Yeah, right... As repeatedly illustrated on the Better Bibles Blog or in a helpful post like this, there is no such thing as one, best English Bible translation. One must always keep in mind intention and audience when evaluating versions. I do, however, have a few questions that help me sort out which versions I prefer and use. I explain things more fully HERE and provide some specific examples, but here's the summary with some reflections.
- What original language text is being used? For the Old Testament, I at least start with the Masoretic text as provided by something like the BHS (or forthcoming BHQ). Text critical issues are something of a factor, but the bigger issue is--at least for Christians--the relation of the Hebrew to its translation in the Greek Septuagint (or other early Greek versions). Yes, the Greek Bible was the Scripture for the early Christians, and yes, it is indispensable for understanding some of the NT uses of Scripture, but my English translation should be based on the Hebrew. It is my responsibility, then, to see how the Hebrew Scripture is being interpreted in the Septuagint and by the early Christians and to determine how it all fits together. As for the NT, I am aware of all the issues involved, but I end up wanting an English version based on the eclectic, reconstructed Greek rather than the Textus Receptus. I still want to know what the TR reads, but I treat it as part of the history of Xn interpretation of the text.
- Who is doing the translating? Committee or individual? Explicitly Christian or denominational or ecumenical? Personally, I want a 'flat' reading that requires me (rather than decides for me) what is going on theologically in a text. I want to see what others are doing with the text, but for a base text, give me a ecumenical, committee edited translation.
- What is the translation philosophy? This is the hardest to define and is most related to the occasion. I like to have a sense of what is going on in the underlying Greek/Hebrew, but whereas more literal may be more helpful for study, a somewhat more dynamic translation is better for reading. For a base text, I want something in the middle. I can also add that inclusive language awareness is important for me. Yes, it can cause all sorts of awkward grammatical gymnastics, and I dislike the switches from singulars to generic plurals, but for a general purpose translation that would be read in church, I think inclusive language is important.

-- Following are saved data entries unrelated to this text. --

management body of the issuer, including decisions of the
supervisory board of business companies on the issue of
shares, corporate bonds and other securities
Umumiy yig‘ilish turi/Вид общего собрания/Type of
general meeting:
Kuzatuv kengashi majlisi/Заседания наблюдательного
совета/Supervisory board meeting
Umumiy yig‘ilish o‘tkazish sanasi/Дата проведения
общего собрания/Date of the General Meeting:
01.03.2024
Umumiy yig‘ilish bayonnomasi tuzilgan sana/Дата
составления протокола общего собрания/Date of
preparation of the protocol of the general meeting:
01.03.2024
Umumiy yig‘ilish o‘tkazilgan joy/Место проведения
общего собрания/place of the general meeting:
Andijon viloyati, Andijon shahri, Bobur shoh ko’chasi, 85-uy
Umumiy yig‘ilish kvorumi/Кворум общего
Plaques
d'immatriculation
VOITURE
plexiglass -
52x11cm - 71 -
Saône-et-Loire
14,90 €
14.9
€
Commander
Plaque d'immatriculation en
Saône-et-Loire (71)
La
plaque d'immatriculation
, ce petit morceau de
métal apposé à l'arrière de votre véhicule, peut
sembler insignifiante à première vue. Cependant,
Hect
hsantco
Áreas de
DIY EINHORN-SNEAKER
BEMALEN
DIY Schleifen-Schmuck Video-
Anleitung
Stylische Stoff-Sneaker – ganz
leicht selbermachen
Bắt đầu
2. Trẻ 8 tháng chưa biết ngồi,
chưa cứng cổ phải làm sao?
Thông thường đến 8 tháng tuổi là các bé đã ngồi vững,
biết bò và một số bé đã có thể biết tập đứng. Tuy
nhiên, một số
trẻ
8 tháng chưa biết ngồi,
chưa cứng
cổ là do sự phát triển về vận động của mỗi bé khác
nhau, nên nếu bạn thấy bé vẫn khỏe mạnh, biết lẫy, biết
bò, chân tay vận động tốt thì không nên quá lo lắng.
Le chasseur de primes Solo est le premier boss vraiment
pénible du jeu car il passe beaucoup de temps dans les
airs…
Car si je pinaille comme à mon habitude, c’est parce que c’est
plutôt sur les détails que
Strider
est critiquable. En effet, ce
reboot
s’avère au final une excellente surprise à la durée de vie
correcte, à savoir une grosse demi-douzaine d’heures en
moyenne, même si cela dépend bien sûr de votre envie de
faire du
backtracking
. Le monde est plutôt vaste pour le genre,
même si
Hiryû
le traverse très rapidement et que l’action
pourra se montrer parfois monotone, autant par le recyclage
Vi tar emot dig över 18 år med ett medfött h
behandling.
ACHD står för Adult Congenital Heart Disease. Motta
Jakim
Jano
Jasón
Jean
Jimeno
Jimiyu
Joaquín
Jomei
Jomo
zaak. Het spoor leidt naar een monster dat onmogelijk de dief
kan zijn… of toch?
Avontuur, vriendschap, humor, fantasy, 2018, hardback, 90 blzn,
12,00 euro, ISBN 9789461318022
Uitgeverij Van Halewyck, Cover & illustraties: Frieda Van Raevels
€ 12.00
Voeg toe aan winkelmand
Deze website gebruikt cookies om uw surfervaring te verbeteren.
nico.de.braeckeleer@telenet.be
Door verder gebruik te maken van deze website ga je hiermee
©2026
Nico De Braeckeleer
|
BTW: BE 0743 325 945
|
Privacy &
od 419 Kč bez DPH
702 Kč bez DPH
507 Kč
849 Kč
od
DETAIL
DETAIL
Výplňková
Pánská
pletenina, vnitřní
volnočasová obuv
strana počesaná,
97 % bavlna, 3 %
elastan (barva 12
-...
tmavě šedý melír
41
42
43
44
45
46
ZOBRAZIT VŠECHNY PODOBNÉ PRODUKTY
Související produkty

- What is the intended audience? Here is another example of why one version doesn't work for all. I would recommend different versions for a young child, for public reading in a congregation, or for adult Bible study.

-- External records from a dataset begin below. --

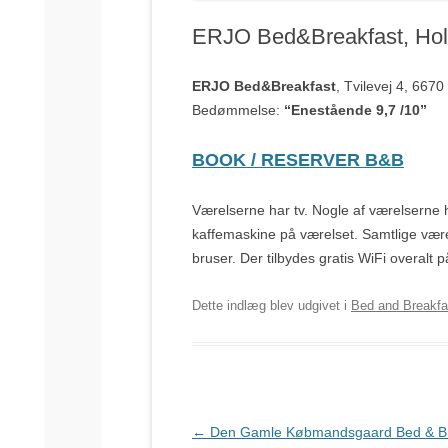
ERJO Bed&Breakfast, Hol
ERJO Bed&Breakfast
, Tvilevej 4, 6670
Bedømmelse:
“Enestående 9,7 /10”
BOOK / RESERVER B&B
Værelserne har tv. Nogle af værelserne 
kaffemaskine på værelset. Samtlige vær
bruser. Der tilbydes gratis WiFi overal
Dette indlæg blev udgivet i
Bed and Breakfa
Indlægsnavigation
←
Den Gamle Købmandsgaard Bed & Br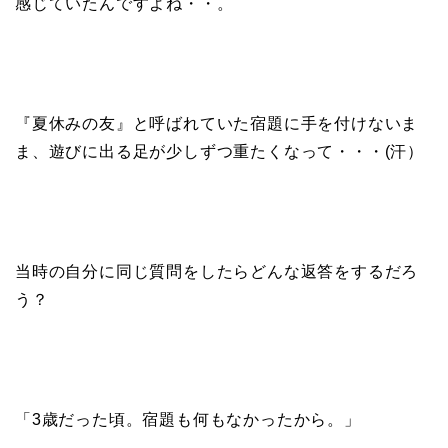
感じていたんですよね・・。
『夏休みの友』と呼ばれていた宿題に手を付けないま
ま、遊びに出る足が少しずつ重たくなって・・・(汗）
当時の自分に同じ質問をしたらどんな返答をするだろ
う？
「3歳だった頃。宿題も何もなかったから。」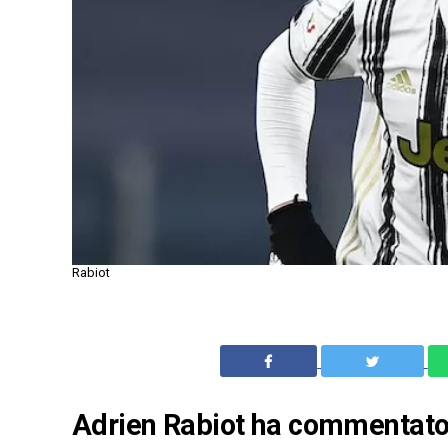
Rabiot
Adrien Rabiot ha commentato la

Students need a range of English Bible translations.I actually use all these and more (e.g., NIV, NJB, God'sWord, ESV...), but nothing beats engagement with the original language texts themselves. My English translation should help me read those texts, but it should also leave me with the challenging of interpreting the text.
- For a more literal translation, use the NASB.
- For a more balanced translation, use the NRSV (or the TNIV or REB).
- For a more dynamic translation, use the GNT=TEV or NLT or CEV or The Message.
- Because of its venerable tradition and familiar wording and because its underlying Greek New Testament uses the Majority Text, use the KJV.
- For its useful text notes, use the NET.
- Recommended but not required: For insight into what the Latin Vulgate renders, use the Douay-Rheims translation.